Tucked away in Bowen Hills, a quirky and thought-provoking museum commemorating some of Queensland and Australia’s most prominent settler families is opening to the public this October.

Heritage-listed Miegunyah House Museum, home of the Queensland Women’s Historical Association, was built in 1886 for William Perry, who lived in the house with his family until 1922. 

It is fitting that the house is located on Jordan Terrace, not far from Bunnings Warehouse, because William and his brothers George and Frederick were the original suppliers of hardware for the area.

A tour of the house will educate visitors on not only the inhabitants of the house, but also some fascinating historical artifacts from the settlers’ early days.

This includes taxidermied dogs, intricately painted ‘heat shields’ for ladies’ makeup when sitting by the fireplace, and a wine chest rumoured to have been at the Battle of Waterloo.

The historical significance of the house spans from Brisbane’s early days to WWII, when the house was the staging camp for the soldiers of Z Special Unit who successfully sank 38,000 tons of Japanese shipping in a dangerous mission.

The museum is currently running an exhibit called Pioneers in Petticoats that displays information about the Macarthur women, whose family was very influential in the early colonisation history of New South Wales and Queensland.

They were part of the first generation of women born in Australia and led a privileged life, marrying off to prominent men, but still faced their fair share of challenges.
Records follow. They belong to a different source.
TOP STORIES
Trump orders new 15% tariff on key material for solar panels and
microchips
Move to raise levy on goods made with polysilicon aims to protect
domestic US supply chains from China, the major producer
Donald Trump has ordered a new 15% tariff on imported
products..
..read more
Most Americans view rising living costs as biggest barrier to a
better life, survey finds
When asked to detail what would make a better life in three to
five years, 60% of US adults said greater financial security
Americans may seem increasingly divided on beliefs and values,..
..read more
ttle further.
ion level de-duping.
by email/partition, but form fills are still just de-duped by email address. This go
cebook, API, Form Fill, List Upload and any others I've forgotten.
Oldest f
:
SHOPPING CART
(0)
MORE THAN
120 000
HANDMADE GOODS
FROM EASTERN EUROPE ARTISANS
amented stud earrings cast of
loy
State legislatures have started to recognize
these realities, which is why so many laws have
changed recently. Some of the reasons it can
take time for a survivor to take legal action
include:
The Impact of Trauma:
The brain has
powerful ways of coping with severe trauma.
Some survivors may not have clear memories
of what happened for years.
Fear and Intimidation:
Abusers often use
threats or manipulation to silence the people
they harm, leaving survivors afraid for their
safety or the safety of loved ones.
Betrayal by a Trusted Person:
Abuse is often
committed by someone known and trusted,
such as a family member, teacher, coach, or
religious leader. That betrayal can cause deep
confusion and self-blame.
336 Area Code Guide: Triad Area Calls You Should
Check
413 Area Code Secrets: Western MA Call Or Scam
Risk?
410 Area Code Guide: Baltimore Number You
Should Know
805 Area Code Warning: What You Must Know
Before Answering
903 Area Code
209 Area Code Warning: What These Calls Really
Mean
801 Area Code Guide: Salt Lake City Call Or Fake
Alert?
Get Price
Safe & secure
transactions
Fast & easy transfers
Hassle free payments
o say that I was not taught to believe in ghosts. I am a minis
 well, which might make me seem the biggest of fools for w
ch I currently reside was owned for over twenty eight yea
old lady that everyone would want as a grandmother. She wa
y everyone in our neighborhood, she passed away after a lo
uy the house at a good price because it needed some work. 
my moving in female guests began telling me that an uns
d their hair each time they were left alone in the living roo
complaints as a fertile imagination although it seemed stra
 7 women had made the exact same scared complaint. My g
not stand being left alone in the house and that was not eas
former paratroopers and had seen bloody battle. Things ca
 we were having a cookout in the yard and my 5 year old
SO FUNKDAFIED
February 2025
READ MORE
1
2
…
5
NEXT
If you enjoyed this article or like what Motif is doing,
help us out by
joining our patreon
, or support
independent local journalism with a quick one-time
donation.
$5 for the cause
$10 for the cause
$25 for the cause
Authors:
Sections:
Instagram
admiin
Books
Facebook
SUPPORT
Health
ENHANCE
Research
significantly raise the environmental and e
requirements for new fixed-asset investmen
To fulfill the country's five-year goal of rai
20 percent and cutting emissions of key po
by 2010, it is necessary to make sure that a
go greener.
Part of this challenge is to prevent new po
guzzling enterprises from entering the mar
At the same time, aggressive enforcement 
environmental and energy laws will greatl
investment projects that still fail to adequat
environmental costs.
Catherine Macarthur’s husband was Patrick Leslie, who opened up the Darling Downs for pastoralists in the 1840s, and Anna Macarthur’s husband was Captain John Clements Wickham, a police magistrate in Brisbane.

The exhibition features items such as the Macarthur women’s diaries, full of recounts of their lives, watercolour drawings and love poems, and a purple bodice and underskirt remnants which were picked apart and resewn in the making-do habits of early colonial women.
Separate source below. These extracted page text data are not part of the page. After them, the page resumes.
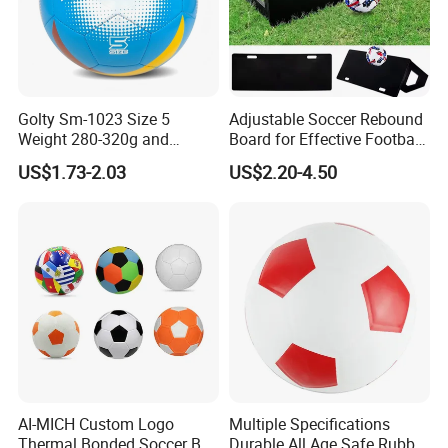
Golty Sm-1023 Size 5
Adjustable Soccer Rebound
Weight 280-320g and
Board for Effective Football
Circumference 680-700mm
Training Sessions
US$1.73-2.03
US$2.20-4.50
with Machine Stitching
National Flag Themed
Football Soccer
AI-MICH Custom Logo
Multiple Specifications
Thermal Bonded Soccer Ball
Durable All Age Safe Rubber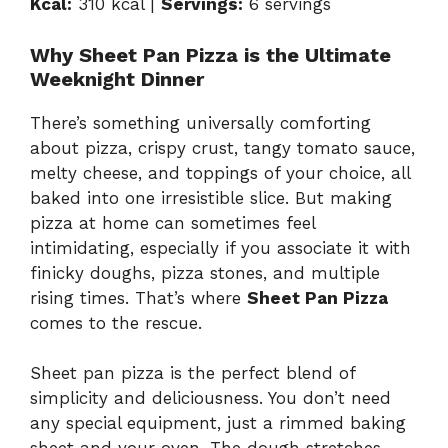
Kcal:
310 kcal |
Servings:
6 servings
Why Sheet Pan Pizza is the Ultimate
Weeknight Dinner
There’s something universally comforting
about pizza, crispy crust, tangy tomato sauce,
melty cheese, and toppings of your choice, all
baked into one irresistible slice. But making
pizza at home can sometimes feel
intimidating, especially if you associate it with
finicky doughs, pizza stones, and multiple
rising times. That’s where
Sheet Pan Pizza
comes to the rescue.
Sheet pan pizza is the perfect blend of
simplicity and deliciousness. You don’t need
any special equipment, just a rimmed baking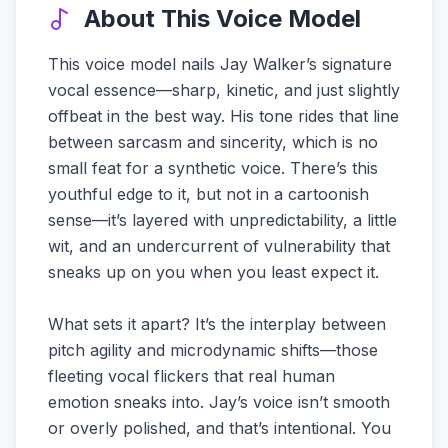
About This Voice Model
This voice model nails Jay Walker’s signature
vocal essence—sharp, kinetic, and just slightly
offbeat in the best way. His tone rides that line
between sarcasm and sincerity, which is no
small feat for a synthetic voice. There’s this
youthful edge to it, but not in a cartoonish
sense—it’s layered with unpredictability, a little
wit, and an undercurrent of vulnerability that
sneaks up on you when you least expect it.
What sets it apart? It’s the interplay between
pitch agility and microdynamic shifts—those
fleeting vocal flickers that real human
emotion sneaks into. Jay’s voice isn’t smooth
or overly polished, and that’s intentional. You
See these items and others at the Miegunyah House Museum’s annual, free-of-charge Open Day on October 8 from 10.00am – 1.30pm.

No need to book, but you can RSVP at www.miegunyah.org/event-details/miegunyah-open-day-2023.
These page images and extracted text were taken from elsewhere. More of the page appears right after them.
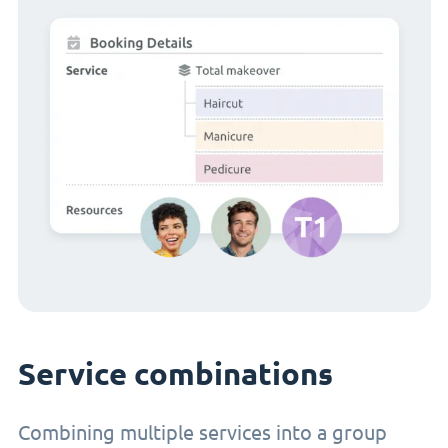
Service combinations
Combining multiple services into a group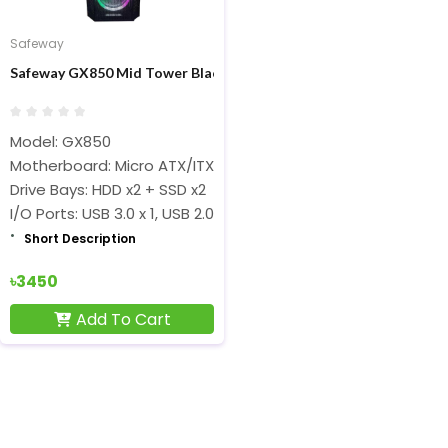
Safeway
Safeway GX850 Mid Tower Black ATX Gaming Desktop Case
Model: GX850
Motherboard: Micro ATX/ITX
Drive Bays: HDD x2 + SSD x2
I/O Ports: USB 3.0 x 1, USB 2.0 x 2, HD Audio
Short Description
৳3450
Add To Cart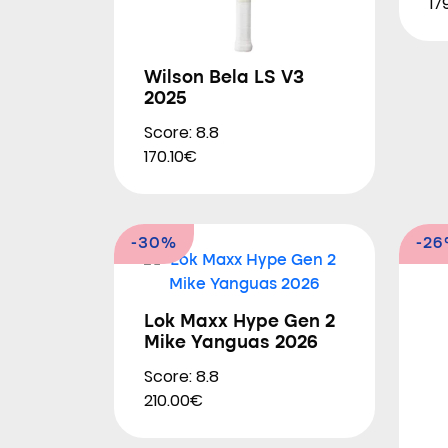
17
Wilson Bela LS V3
2025
Score: 8.8
170.10€
-30%
-2
Lok Maxx Hype Gen 2
Mike Yanguas 2026
Score: 8.8
210.00€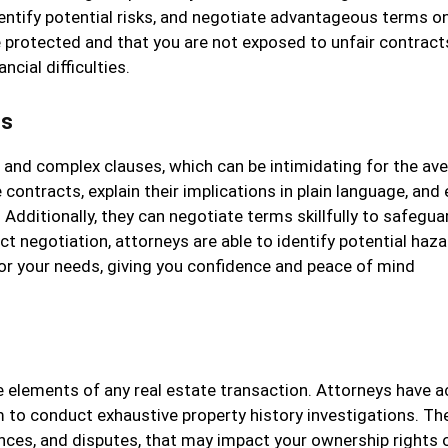
entify potential risks, and negotiate advantageous terms o
re protected and that you are not exposed to unfair contract
ncial difficulties.
ts
n and complex clauses, which can be intimidating for the av
contracts, explain their implications in plain language, and
Additionally, they can negotiate terms skillfully to safegua
act negotiation, attorneys are able to identify potential haza
 your needs, giving you confidence and peace of mind
le elements of any real estate transaction. Attorneys have 
 to conduct exhaustive property history investigations. Th
ances, and disputes, that may impact your ownership rights 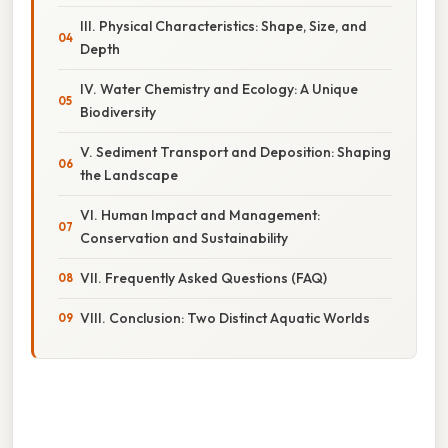
III. Physical Characteristics: Shape, Size, and
Depth
IV. Water Chemistry and Ecology: A Unique
Biodiversity
V. Sediment Transport and Deposition: Shaping
the Landscape
VI. Human Impact and Management:
Conservation and Sustainability
VII. Frequently Asked Questions (FAQ)
VIII. Conclusion: Two Distinct Aquatic Worlds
Miegunyah is also open for guided tours, bookings essential, on Wednesdays, Saturdays and Sundays, and before or afterwards, for $10 guests can enjoy a Devonshire Tea on the verandah.

Photo Caption: Secretary Robyn Wallace and Vice President Janine Foreman are two of the very knowledgeable ladies who give fascinating tours of the museum for the Queensland Women’s Historical Association.